In our modern world, new technologies are rapidly replacing older technologies, and as a result, knowledge of older ways of life is forgotten. When it comes to photography, many middle school-aged students have never seen film cameras, as most are accustomed to digital and cell phone cameras. Fortunately, there is a fun and engaging way to teach children about film photography. Teachers can work with students to help them build their own pinhole cameras and to instruct them in the use and processing of photographic film in order to create their own images.
Things You'll Need
- One shoe box or similar box for each student
- Black paint
- Heavy black construction paper
- Number 10 sewing needle or similar
- Black electrical tape
- Film with canisters
- Dark room chemicals (optional--requires specialized knowledge and safe handling procedures)
Paint the inside and outside of the shoe box black. Instruct your students to paint the box completely so there are no light spots. This will ensure that light does not overexpose the film and ruin the photos. Allow the paint to completely dry before proceeding. Taping or gluing black construction paper to the box is a faster and less messy alternative.
Cut a hole into the box. This hole should be about one quarter inch in diameter and should be located in the center of one of the long ends of the box. If you are concerned about student safety then cut the hole yourself for each student.
Create the pinhole. Use the needle to pierce a hole into a small piece of the heavy construction paper. The hole needs to be as round as possible, so it is best to instruct students to slowly push and rotate the pin into the paper. The needle should only be pushed in about halfway before slowly being removed.
Tape the pinhole over the box's hole. Make sure the pinhole is centered over the hole and securely taped to the box.
Create the camera's shutter. A small rectangular piece of construction paper should be taped over the pinhole with one piece of tape placed over each short side of the paper. Make sure one side is hinged. The other side should be easy to untape and re-tape. When it is time to take a picture, this side will be lifted so that the pinhole is exposed. After the picture is taken the student should re-tape the shutter over the pinhole.
Tape film to the inside of the box.
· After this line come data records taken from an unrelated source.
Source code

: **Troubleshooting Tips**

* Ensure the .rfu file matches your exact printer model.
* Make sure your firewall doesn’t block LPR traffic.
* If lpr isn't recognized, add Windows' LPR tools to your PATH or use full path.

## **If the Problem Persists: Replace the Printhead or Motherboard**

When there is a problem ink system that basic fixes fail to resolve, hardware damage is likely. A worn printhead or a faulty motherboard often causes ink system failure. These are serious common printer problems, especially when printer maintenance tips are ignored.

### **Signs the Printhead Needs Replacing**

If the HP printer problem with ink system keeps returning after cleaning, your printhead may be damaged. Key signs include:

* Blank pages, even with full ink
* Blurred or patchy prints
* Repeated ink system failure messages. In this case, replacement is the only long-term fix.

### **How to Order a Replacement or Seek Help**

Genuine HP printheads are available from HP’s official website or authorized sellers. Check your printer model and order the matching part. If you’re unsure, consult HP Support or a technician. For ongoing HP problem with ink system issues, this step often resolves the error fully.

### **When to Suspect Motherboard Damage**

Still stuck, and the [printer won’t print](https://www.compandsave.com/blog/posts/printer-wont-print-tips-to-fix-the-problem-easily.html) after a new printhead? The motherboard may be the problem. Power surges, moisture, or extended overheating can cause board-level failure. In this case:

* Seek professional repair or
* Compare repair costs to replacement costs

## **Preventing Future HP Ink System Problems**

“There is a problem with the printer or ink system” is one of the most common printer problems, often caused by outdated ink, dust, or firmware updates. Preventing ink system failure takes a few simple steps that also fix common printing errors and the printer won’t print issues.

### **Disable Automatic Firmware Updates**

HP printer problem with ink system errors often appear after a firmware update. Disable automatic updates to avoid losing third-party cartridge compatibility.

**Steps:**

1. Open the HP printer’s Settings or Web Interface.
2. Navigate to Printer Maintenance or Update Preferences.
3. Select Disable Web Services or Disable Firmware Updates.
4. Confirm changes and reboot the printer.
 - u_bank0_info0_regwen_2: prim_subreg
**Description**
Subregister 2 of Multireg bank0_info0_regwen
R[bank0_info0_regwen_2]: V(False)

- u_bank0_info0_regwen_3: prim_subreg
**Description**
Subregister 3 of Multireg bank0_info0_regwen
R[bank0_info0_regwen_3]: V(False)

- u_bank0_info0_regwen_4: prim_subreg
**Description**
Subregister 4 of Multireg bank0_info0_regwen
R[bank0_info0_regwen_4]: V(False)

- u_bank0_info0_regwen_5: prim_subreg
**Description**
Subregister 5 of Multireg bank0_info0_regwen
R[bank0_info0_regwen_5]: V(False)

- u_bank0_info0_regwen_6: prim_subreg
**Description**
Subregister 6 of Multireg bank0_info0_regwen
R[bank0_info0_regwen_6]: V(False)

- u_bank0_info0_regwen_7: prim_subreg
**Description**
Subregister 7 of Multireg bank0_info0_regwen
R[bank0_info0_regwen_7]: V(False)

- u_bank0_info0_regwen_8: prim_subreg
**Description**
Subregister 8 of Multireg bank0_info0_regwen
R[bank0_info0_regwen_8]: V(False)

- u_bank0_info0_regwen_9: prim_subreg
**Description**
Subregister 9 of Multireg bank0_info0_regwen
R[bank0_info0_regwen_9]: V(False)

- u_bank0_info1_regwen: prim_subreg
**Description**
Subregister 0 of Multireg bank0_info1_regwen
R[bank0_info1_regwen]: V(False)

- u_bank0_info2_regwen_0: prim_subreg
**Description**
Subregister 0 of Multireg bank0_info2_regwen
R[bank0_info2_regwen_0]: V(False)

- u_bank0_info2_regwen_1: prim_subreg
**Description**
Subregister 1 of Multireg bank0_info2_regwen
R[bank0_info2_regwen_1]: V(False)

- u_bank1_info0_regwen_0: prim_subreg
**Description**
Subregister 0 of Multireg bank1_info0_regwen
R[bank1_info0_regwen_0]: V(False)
Film should be located across from the pinhole with the emulsion side facing the pinhole. When using roll film, the emulsion side is the inside of the curl. Remember to handle film in darkness, as light will overexpose and ruin it.
Take a picture. Once your photo subject is identified, point the pinhole toward the object, open the shutter and expose the film, then tape the shutter back down across the pinhole after the appropriate exposure time. The amount of exposure time depends on the type of film you are using and the amount of light either outside or in the classroom. This could range anywhere from one to 16 seconds or more. For clear, sharp pictures, be sure to keep the camera very still. It is probably best for students to tape the camera on one end of their desks and place their subject on the other end.
Develop the picture. Take the camera to a dark room, remove the film, and place it into the dark film canister. Students are then free to reload the camera to take additional pictures. Pictures can be developed either using darkroom chemicals or at a professional film development store. Please note that darkroom chemicals require specialized knowledge and safety precautions. If you possess the required knowledge and decide to use darkroom chemicals be sure to thoroughly educate students ahead of time on the process, the dangers of darkroom chemicals and the method to safely work with them. The students should be provided with the appropriate safety equipment and carefully monitored in the darkroom.
Tips & Warnings
- Use of darkroom chemicals (optional) requires specialized knowledge and safe handling.